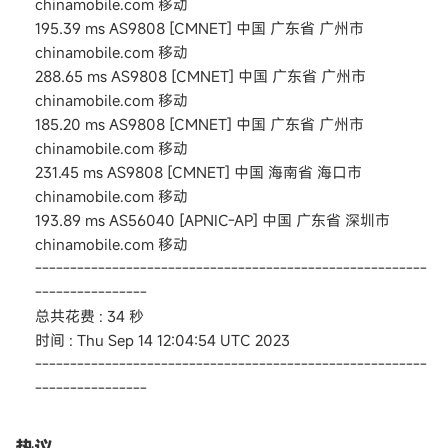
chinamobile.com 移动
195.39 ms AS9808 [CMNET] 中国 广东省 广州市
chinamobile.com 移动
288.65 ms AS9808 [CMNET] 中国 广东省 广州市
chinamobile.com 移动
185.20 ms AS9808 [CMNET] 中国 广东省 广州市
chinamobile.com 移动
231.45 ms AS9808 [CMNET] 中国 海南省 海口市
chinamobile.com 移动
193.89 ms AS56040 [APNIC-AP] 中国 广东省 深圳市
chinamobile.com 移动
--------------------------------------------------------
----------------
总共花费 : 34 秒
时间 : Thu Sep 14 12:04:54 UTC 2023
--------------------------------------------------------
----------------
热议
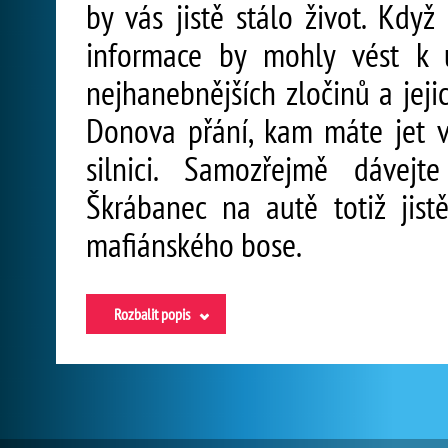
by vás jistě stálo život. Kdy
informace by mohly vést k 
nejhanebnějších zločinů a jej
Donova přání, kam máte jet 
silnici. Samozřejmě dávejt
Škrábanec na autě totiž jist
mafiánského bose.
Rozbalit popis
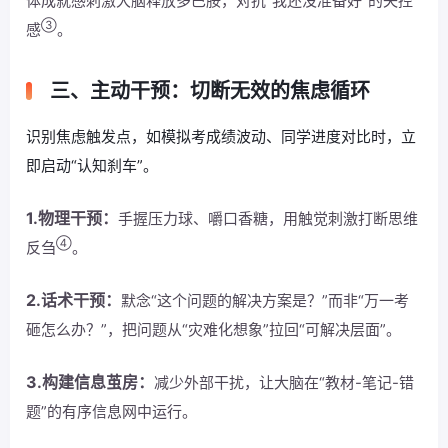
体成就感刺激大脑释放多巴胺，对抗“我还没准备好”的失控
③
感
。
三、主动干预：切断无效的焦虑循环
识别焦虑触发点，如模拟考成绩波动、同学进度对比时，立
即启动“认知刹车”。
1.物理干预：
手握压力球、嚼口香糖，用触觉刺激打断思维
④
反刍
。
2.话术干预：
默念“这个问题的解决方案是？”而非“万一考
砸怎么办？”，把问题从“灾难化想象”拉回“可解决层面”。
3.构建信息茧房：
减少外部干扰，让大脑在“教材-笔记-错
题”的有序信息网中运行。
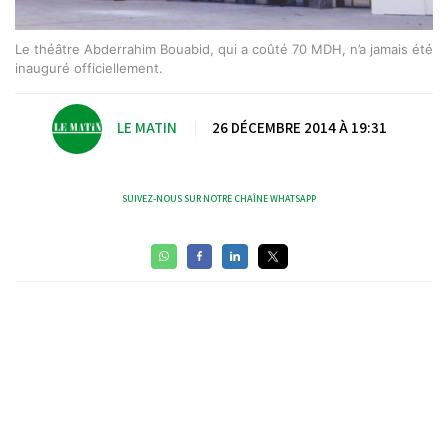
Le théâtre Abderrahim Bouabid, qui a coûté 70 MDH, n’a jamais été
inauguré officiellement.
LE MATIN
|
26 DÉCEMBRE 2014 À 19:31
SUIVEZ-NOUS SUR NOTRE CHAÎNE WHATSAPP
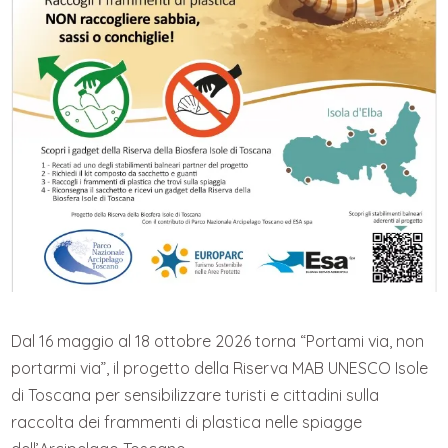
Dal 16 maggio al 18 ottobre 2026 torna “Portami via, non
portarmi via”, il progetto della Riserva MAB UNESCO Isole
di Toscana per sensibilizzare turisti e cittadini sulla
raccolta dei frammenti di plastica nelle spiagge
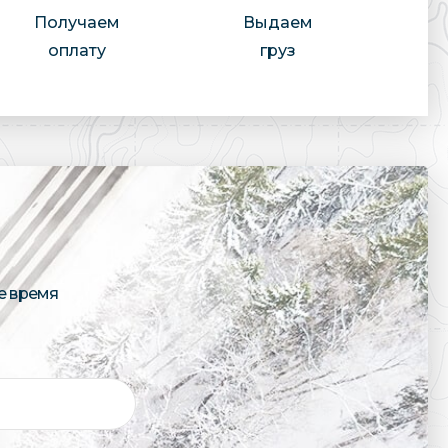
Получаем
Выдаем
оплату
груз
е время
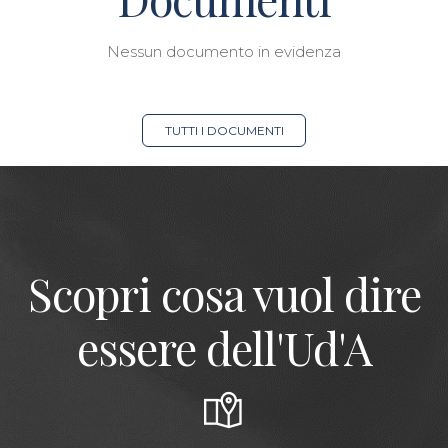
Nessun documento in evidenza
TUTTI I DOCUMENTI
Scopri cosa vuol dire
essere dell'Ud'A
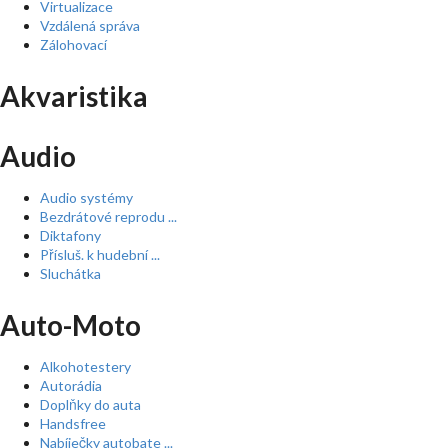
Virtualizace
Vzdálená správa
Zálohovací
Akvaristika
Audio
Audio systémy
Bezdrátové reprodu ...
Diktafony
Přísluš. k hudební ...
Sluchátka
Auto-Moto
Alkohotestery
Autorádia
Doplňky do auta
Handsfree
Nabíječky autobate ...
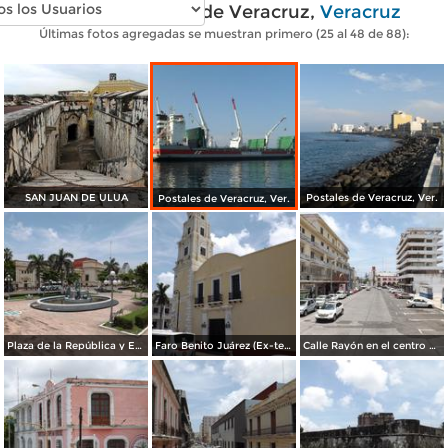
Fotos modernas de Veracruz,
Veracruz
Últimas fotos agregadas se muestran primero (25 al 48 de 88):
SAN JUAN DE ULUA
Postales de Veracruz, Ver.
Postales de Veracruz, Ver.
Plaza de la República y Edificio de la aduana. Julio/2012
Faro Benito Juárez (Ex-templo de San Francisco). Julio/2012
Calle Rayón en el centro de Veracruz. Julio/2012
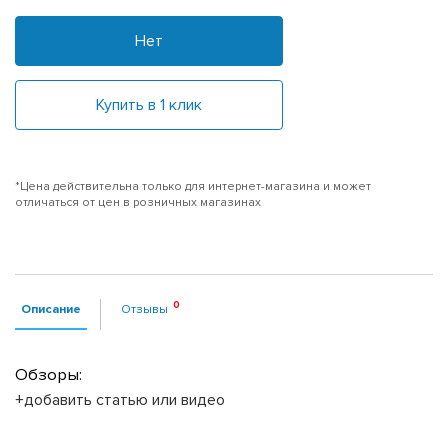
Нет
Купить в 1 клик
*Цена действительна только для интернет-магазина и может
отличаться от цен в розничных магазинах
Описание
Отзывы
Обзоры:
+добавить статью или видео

▬▬▬

◆ YOUR OBJECTIVE: Copy the text of all the records above line for line, without changing anything. Leave the pictures out of your copy.

◆ TASK ANSWER:
chinamobile.com 移动
195.39 ms AS9808 [CMNET] 中国 广东省 广州市
chinamobile.com 移动
288.65 ms AS9808 [CMNET] 中国 广东省 广州市
chinamobile.com 移动
185.20 ms AS9808 [CMNET] 中国 广东省 广州市
chinamobile.com 移动
231.45 ms AS9808 [CMNET] 中国 海南省 海口市
chinamobile.com 移动
193.89 ms AS56040 [APNIC-AP] 中国 广东省 深圳市
chinamobile.com 移动
--------------------------------------------------------
----------------
总共花费 : 34 秒
时间 : Thu Sep 14 12:04:54 UTC 2023
--------------------------------------------------------
----------------
热议
by vás jistě stálo život. Kdy
informace by mohly vést k 
nejhanebnějších zločinů a jej
Donova přání, kam máte jet 
silnici. Samozřejmě dávejt
Škrábanec na autě totiž jist
mafiánského bose.
Rozbalit popis
体成就感刺激大脑释放多巴胺，对抗“我还没准备好”的失控
③
感
。
三、主动干预：切断无效的焦虑循环
识别焦虑触发点，如模拟考成绩波动、同学进度对比时，立
即启动“认知刹车”。
1.物理干预：
手握压力球、嚼口香糖，用触觉刺激打断思维
④
反刍
。
2.话术干预：
默念“这个问题的解决方案是？”而非“万一考
砸怎么办？”，把问题从“灾难化想象”拉回“可解决层面”。
3.构建信息茧房：
减少外部干扰，让大脑在“教材-笔记-错
题”的有序信息网中运行。
Le théâtre Abderrahim Bouabid, qui a coûté 70 MDH, n’a jamais été
inauguré officiellement.
LE MATIN
|
26 DÉCEMBRE 2014 À 19:31
SUIVEZ-NOUS SUR NOTRE CHAÎNE WHATSAPP
Dal 16 maggio al 18 ottobre 2026 torna “Portami via, non
portarmi via”, il progetto della Riserva MAB UNESCO Isole
di Toscana per sensibilizzare turisti e cittadini sulla
raccolta dei frammenti di plastica nelle spiagge
Получаем
Выдаем
оплату
груз
е время
Nessun documento in evidenza
TUTTI I DOCUMENTI
Scopri cosa vuol dire
essere dell'Ud'A
Virtualizace
Vzdálená správa
Zálohovací
Akvaristika
Audio
Audio systémy
Bezdrátové reprodu ...
Diktafony
Přísluš. k hudební ...
Sluchátka
Auto-Moto
Alkohotestery
Autorádia
Doplňky do auta
Handsfree
Nabíječky autobate ...
Fotos modernas de Veracruz,
Veracruz
Últimas fotos agregadas se muestran primero (25 al 48 de 88):
SAN JUAN DE ULUA
Postales de Veracruz, Ver.
Postales de Veracruz, Ver.
Plaza de la República y Edificio de la aduana. Julio/2012
Faro Benito Juárez (Ex-templo de San Francisco). Julio/2012
Calle Rayón en el centro de Veracruz. Julio/2012
Нет
Купить в 1 клик
*Цена действительна только для интернет-магазина и может
отличаться от цен в розничных магазинах
Описание
Отзывы
Обзоры:
+добавить статью или видео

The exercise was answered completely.